• **A run of records**:
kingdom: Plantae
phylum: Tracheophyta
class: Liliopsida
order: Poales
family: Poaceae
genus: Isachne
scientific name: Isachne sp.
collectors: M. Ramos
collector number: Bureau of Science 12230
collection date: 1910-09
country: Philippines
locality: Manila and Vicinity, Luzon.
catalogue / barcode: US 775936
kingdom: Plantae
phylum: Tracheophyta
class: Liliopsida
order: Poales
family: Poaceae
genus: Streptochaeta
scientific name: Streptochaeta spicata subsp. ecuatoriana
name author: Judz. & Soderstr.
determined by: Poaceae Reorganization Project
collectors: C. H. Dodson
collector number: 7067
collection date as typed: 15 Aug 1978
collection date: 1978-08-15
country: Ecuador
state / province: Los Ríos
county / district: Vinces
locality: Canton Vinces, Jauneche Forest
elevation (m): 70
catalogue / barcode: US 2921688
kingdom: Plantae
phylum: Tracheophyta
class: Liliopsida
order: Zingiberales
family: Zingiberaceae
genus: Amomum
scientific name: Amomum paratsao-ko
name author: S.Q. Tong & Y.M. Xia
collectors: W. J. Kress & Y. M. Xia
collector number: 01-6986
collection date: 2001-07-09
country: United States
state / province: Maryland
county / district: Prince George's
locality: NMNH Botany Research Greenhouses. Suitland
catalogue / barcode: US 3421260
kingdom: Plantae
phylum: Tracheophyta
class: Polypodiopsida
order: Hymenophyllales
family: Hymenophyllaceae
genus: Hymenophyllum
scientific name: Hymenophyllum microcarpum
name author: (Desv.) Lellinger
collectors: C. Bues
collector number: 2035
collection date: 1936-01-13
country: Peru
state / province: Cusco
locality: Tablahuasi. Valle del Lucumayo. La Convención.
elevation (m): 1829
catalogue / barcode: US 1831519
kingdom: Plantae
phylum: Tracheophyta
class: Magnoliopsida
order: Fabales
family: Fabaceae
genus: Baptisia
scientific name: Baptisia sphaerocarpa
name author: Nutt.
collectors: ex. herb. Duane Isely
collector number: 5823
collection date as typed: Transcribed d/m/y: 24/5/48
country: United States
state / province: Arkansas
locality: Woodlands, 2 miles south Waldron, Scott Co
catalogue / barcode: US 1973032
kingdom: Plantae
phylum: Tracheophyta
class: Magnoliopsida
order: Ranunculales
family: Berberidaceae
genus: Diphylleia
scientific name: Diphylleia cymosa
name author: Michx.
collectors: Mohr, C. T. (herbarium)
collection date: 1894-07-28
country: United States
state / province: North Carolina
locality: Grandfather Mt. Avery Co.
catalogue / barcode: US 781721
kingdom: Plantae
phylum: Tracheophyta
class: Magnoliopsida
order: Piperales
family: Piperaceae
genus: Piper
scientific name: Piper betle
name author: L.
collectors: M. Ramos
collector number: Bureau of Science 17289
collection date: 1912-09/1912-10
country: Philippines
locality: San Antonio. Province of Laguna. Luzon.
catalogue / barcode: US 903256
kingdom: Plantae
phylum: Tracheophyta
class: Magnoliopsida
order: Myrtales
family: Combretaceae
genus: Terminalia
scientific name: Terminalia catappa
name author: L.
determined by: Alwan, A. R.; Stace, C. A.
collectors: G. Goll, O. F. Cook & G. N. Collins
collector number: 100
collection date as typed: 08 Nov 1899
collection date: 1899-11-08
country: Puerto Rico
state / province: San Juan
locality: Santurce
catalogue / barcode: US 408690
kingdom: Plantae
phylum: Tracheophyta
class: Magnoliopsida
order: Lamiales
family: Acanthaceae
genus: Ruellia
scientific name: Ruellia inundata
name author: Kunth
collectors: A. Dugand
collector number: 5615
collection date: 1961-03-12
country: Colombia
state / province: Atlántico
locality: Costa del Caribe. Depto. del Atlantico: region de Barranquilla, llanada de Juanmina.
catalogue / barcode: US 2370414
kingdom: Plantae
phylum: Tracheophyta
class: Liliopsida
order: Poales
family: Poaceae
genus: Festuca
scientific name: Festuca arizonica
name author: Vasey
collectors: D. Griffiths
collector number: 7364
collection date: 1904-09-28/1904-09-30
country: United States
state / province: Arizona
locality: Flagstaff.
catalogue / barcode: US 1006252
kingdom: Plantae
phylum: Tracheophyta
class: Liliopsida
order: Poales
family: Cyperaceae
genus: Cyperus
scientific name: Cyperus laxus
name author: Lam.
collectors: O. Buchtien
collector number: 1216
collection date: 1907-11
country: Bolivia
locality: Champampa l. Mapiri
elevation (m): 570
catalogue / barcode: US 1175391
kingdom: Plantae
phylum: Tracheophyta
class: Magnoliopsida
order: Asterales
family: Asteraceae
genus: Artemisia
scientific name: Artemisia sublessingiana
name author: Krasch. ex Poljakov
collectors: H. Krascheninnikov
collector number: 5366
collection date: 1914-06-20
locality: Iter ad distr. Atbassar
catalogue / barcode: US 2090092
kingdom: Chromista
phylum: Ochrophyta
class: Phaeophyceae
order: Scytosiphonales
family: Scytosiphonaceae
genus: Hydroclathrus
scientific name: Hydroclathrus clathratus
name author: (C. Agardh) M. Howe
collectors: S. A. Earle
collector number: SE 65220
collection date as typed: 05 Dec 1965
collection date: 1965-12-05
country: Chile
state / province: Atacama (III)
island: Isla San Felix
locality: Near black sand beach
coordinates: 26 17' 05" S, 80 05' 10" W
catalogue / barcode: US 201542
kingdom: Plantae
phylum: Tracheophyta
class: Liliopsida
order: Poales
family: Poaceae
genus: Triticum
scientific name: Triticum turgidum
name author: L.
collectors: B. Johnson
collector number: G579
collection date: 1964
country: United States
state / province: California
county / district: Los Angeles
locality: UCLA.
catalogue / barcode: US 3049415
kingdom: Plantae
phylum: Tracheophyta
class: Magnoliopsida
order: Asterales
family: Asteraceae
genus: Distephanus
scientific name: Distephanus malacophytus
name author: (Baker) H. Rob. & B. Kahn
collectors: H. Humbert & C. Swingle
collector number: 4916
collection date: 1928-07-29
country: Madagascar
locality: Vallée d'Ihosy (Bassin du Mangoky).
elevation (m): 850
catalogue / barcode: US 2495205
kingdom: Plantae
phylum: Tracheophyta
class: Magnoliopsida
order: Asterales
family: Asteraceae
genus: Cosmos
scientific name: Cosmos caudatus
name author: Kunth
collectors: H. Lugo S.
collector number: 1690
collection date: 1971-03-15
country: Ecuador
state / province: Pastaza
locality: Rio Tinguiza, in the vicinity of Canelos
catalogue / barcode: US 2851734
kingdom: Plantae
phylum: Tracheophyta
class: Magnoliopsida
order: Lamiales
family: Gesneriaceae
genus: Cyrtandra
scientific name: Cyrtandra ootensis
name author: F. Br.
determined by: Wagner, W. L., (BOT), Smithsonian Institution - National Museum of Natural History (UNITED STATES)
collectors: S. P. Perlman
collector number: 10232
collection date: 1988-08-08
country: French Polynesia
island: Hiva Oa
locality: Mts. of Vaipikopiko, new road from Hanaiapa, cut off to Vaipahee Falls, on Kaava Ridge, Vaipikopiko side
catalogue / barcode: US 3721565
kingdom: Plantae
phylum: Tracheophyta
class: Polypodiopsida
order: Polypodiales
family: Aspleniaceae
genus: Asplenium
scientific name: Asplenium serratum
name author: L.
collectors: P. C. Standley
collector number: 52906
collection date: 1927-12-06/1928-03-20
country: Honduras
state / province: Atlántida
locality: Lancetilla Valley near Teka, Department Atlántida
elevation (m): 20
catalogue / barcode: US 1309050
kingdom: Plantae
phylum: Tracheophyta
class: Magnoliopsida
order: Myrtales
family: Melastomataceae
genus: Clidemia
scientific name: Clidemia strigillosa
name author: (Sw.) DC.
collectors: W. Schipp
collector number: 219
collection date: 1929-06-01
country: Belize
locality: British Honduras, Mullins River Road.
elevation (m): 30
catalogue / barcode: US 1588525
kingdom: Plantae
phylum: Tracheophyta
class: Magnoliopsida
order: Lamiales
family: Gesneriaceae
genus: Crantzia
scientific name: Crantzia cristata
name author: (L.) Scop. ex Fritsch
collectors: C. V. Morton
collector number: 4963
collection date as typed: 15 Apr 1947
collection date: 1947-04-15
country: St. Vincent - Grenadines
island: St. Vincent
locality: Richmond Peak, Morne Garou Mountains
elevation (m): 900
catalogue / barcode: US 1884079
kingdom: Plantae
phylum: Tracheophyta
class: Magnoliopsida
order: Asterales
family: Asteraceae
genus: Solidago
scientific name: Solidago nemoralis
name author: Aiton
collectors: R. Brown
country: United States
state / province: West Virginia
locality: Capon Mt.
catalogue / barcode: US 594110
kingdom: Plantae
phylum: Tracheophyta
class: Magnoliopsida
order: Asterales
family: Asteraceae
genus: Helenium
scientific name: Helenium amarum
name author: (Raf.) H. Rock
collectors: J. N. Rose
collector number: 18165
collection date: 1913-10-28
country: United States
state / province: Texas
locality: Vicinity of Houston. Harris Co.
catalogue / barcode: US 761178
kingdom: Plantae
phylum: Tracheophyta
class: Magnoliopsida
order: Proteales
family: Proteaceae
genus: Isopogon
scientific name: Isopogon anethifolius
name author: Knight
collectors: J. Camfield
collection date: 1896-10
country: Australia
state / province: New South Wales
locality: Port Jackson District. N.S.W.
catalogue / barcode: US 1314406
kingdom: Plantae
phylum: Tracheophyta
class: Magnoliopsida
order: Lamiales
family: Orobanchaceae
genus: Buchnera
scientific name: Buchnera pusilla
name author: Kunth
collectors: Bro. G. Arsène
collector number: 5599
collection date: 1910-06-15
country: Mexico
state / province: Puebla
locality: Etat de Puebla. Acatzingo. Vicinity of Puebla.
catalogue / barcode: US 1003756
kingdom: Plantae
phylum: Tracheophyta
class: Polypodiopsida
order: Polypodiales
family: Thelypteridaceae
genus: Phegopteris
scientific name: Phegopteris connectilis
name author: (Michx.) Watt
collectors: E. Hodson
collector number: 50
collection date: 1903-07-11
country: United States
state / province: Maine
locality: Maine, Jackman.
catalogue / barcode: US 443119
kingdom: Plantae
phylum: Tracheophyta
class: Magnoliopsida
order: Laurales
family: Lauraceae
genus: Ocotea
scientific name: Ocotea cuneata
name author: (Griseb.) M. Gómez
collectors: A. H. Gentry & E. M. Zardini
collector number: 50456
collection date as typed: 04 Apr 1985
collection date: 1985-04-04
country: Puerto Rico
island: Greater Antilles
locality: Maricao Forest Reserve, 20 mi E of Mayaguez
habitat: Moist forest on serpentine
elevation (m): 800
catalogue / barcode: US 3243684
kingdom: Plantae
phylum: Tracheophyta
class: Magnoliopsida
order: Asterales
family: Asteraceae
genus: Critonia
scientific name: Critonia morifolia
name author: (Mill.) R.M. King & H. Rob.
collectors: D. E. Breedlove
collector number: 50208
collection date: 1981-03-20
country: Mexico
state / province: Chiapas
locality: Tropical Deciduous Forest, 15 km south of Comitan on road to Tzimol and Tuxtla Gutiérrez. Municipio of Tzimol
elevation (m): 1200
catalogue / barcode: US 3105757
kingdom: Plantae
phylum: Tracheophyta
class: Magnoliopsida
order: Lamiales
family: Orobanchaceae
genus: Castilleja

• **YOUR INSTRUCTIONS**: Turn the rows between the line containing "county / district: Vinces" and the line containing "county / district: Prince George's", inclusive, into a numbered list, leaving out any blank lines.

• **TASK RESPONSE**:
1. county / district: Vinces
2. locality: Canton Vinces, Jauneche Forest
3. elevation (m): 70
4. catalogue / barcode: US 2921688
5. kingdom: Plantae
6. phylum: Tracheophyta
7. class: Liliopsida
8. order: Zingiberales
9. family: Zingiberaceae
10. genus: Amomum
11. scientific name: Amomum paratsao-ko
12. name author: S.Q. Tong & Y.M. Xia
13. collectors: W. J. Kress & Y. M. Xia
14. collector number: 01-6986
15. collection date: 2001-07-09
16. country: United States
17. state / province: Maryland
18. county / district: Prince George's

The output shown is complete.